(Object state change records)

====================

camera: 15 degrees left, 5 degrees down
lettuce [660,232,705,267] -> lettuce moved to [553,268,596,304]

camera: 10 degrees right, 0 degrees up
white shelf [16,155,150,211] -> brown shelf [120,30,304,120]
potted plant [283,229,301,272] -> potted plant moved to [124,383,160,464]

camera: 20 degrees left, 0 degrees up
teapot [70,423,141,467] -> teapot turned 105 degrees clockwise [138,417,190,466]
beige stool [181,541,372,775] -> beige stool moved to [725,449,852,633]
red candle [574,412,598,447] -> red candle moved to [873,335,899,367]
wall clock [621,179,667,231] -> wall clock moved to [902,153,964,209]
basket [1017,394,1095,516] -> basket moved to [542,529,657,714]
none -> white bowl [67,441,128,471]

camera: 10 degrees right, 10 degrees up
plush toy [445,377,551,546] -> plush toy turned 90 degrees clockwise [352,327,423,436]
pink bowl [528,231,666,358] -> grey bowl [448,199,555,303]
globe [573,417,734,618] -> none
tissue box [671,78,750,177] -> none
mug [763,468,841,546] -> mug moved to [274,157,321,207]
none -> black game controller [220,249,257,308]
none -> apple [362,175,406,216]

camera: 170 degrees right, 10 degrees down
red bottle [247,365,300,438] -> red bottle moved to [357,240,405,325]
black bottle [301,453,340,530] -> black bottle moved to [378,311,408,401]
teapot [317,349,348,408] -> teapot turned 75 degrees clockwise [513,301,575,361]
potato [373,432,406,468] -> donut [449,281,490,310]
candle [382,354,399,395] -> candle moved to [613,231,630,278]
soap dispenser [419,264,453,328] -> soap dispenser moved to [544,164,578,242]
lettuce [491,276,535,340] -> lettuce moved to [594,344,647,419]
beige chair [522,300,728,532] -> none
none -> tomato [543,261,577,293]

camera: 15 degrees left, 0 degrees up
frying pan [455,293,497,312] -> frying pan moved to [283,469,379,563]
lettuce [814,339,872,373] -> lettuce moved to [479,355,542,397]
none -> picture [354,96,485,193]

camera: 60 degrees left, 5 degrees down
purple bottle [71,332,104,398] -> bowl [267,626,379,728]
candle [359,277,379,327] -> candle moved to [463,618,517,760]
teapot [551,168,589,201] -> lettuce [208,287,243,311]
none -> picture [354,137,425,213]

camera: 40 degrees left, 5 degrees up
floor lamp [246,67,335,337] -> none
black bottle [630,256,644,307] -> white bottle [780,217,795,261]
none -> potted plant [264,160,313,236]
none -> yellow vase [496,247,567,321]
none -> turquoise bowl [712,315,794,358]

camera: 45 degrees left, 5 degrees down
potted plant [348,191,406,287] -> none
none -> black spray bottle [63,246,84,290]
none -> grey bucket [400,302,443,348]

====================

Among the records, find all lines that include the string "black" and return them.

none -> black game controller [220,249,257,308]
black bottle [301,453,340,530] -> black bottle moved to [378,311,408,401]
black bottle [630,256,644,307] -> white bottle [780,217,795,261]
none -> black spray bottle [63,246,84,290]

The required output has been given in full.